⟨

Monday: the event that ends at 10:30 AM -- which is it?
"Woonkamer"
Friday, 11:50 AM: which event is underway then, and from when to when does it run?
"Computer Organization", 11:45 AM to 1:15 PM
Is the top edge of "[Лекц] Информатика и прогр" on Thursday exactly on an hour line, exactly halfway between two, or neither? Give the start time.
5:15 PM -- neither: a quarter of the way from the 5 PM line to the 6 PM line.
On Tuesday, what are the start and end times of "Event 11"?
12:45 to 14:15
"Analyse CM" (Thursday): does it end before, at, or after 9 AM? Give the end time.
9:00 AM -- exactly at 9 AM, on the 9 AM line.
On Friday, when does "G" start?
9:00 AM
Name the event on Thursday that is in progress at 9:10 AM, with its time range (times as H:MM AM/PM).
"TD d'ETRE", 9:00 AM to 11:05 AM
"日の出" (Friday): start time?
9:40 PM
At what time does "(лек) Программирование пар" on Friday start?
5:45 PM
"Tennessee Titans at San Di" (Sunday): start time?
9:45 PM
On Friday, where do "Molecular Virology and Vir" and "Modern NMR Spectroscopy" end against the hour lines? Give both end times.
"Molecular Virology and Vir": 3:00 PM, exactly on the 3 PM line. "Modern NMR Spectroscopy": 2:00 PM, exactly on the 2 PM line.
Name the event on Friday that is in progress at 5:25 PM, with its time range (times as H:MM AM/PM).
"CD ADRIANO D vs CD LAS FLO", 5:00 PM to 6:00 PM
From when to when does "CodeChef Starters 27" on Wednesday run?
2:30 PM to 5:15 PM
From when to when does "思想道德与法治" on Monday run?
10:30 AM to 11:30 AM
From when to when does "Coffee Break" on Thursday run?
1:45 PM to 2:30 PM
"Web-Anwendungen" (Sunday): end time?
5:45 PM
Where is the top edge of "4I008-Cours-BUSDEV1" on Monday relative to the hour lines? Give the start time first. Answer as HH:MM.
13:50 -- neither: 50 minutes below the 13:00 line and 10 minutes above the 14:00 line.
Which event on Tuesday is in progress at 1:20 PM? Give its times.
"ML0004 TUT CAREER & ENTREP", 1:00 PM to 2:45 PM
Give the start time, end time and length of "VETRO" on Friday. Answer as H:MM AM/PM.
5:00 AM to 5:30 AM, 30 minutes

⟩

§ **Given problem**
Format each line of the material above as one string in a JSON list, leaving out any blank lines.

§ **Written response**
[
  "Monday: the event that ends at 10:30 AM -- which is it?",
  "\"Woonkamer\"",
  "Friday, 11:50 AM: which event is underway then, and from when to when does it run?",
  "\"Computer Organization\", 11:45 AM to 1:15 PM",
  "Is the top edge of \"[Лекц] Информатика и прогр\" on Thursday exactly on an hour line, exactly halfway between two, or neither? Give the start time.",
  "5:15 PM -- neither: a quarter of the way from the 5 PM line to the 6 PM line.",
  "On Tuesday, what are the start and end times of \"Event 11\"?",
  "12:45 to 14:15",
  "\"Analyse CM\" (Thursday): does it end before, at, or after 9 AM? Give the end time.",
  "9:00 AM -- exactly at 9 AM, on the 9 AM line.",
  "On Friday, when does \"G\" start?",
  "9:00 AM",
  "Name the event on Thursday that is in progress at 9:10 AM, with its time range (times as H:MM AM/PM).",
  "\"TD d'ETRE\", 9:00 AM to 11:05 AM",
  "\"日の出\" (Friday): start time?",
  "9:40 PM",
  "At what time does \"(лек) Программирование пар\" on Friday start?",
  "5:45 PM",
  "\"Tennessee Titans at San Di\" (Sunday): start time?",
  "9:45 PM",
  "On Friday, where do \"Molecular Virology and Vir\" and \"Modern NMR Spectroscopy\" end against the hour lines? Give both end times.",
  "\"Molecular Virology and Vir\": 3:00 PM, exactly on the 3 PM line. \"Modern NMR Spectroscopy\": 2:00 PM, exactly on the 2 PM line.",
  "Name the event on Friday that is in progress at 5:25 PM, with its time range (times as H:MM AM/PM).",
  "\"CD ADRIANO D vs CD LAS FLO\", 5:00 PM to 6:00 PM",
  "From when to when does \"CodeChef Starters 27\" on Wednesday run?",
  "2:30 PM to 5:15 PM",
  "From when to when does \"思想道德与法治\" on Monday run?",
  "10:30 AM to 11:30 AM",
  "From when to when does \"Coffee Break\" on Thursday run?",
  "1:45 PM to 2:30 PM",
  "\"Web-Anwendungen\" (Sunday): end time?",
  "5:45 PM",
  "Where is the top edge of \"4I008-Cours-BUSDEV1\" on Monday relative to the hour lines? Give the start time first. Answer as HH:MM.",
  "13:50 -- neither: 50 minutes below the 13:00 line and 10 minutes above the 14:00 line.",
  "Which event on Tuesday is in progress at 1:20 PM? Give its times.",
  "\"ML0004 TUT CAREER & ENTREP\", 1:00 PM to 2:45 PM",
  "Give the start time, end time and length of \"VETRO\" on Friday. Answer as H:MM AM/PM.",
  "5:00 AM to 5:30 AM, 30 minutes"
]